Thanks for the recipe Kitchen........I've saved it and will def. be trying it soon.


----------



## Dancer in the kitchen (Apr 8, 2007)

kitchenelf said:
			
		

> How can a combination of "margarita" and "wings" be so bad!!!! 8)
> 
> Margarita Wings
> 
> ...


 
I'm a little behind the times here, but was ISO of grilling wings AND corn on the cob. This recipe sounds Dee-Lish! How long do you grill the wings? Also, if you separate the drumettes from the rest of the wing is it still the same amount of time grilling?


----------



## kitchenelf (Apr 8, 2007)

Dancer, the time may be a little less only because when it's the drumette only it sets on the grill better.  I'd say, turning over occasionally, 20 - 30 minutes or so.  That's strictly a guess.  Occasionally I close the lid too to create an oven to help in the cooking process if the wings are extremely large.


----------



## Barb L. (Apr 8, 2007)

Those sound so yummy, thanks for the recipe - can you drink the marinade ?  lol


----------



## kitchenelf (Apr 8, 2007)

Barb L. - I think we should give it the ol' college try!!!!!!!!!!!!!!!!!


----------



## Dancer in the kitchen (Apr 9, 2007)

kitchenelf said:
			
		

> Dancer, the time may be a little less only because when it's the drumette only it sets on the grill better. I'd say, turning over occasionally, 20 - 30 minutes or so. That's strictly a guess. Occasionally I close the lid too to create an oven to help in the cooking process if the wings are extremely large.


 
I'll keep that in mind. So what would the total cooking time be? That's what I'm mostly confused on. When I cook in the oven, I usually cook the wings on 375 for one hour & then drop it to 350 for 1/2 hour after basting it with BBQ sauce. (These are separated wings)

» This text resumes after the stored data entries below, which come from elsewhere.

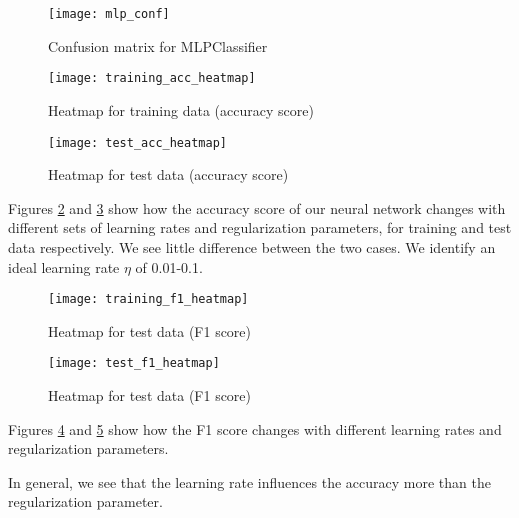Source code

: \documentclass[11pt,english, A4]{article}
\begin{document}
\begin{figure}[H]
\begin{center}
  \texttt{[image: mlp\_conf]}
  \caption{Confusion matrix for MLPClassifier}
  \label{fig:mlp_conf}
  \end{center}
\end{figure}

\begin{figure}[H]
\begin{center}
  \texttt{[image: training\_acc\_heatmap]}
  \caption{Heatmap for training data (accuracy score)}
  \label{fig:train_acc_heatmap}
  \end{center}
\end{figure}

\begin{figure}[H]
\begin{center}
  \texttt{[image: test\_acc\_heatmap]}
  \caption{Heatmap for test data (accuracy score)}
  \label{fig:test_acc_heatmap}
  \end{center}
\end{figure}

Figures \ref{fig:train_acc_heatmap} and \ref{fig:test_acc_heatmap} show how the accuracy score of our neural network changes with different sets of learning rates and regularization parameters, for training and test data respectively. We see little difference between the two cases. We identify an ideal learning rate $\eta$ of 0.01-0.1.

\begin{figure}[H]
\begin{center}
  \texttt{[image: training\_f1\_heatmap]}
  \caption{Heatmap for test data (F1 score)}
  \label{fig:train_f1_heatmap}
  \end{center}
\end{figure}

\begin{figure}[H]
\begin{center}
  \texttt{[image: test\_f1\_heatmap]}
  \caption{Heatmap for test data (F1 score)}
  \label{fig:test_f1_heatmap}
  \end{center}
\end{figure}

Figures \ref{fig:train_f1_heatmap} and \ref{fig:test_f1_heatmap} show how the F1 score changes with different learning rates and regularization parameters.

In general, we see that the learning rate influences the accuracy more than the regularization parameter.
\end{document}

BTW - I'm with Barb L. -- I'm for drinking the marinade (b4 putting the wings in of course). Ya gotta taste it, right!?


----------



## college_cook (Apr 9, 2007)

Thanks for bringing this recipe back from the dead... because omg does it sound incredible.


----------



## CasperImproved (Apr 11, 2007)

Kitchenelf - Your recipe sounds *so* good. When I get around to actually trying them, I will do them in the oven, and post a reply if the alcohol does not keep me from remembering.  Casper


----------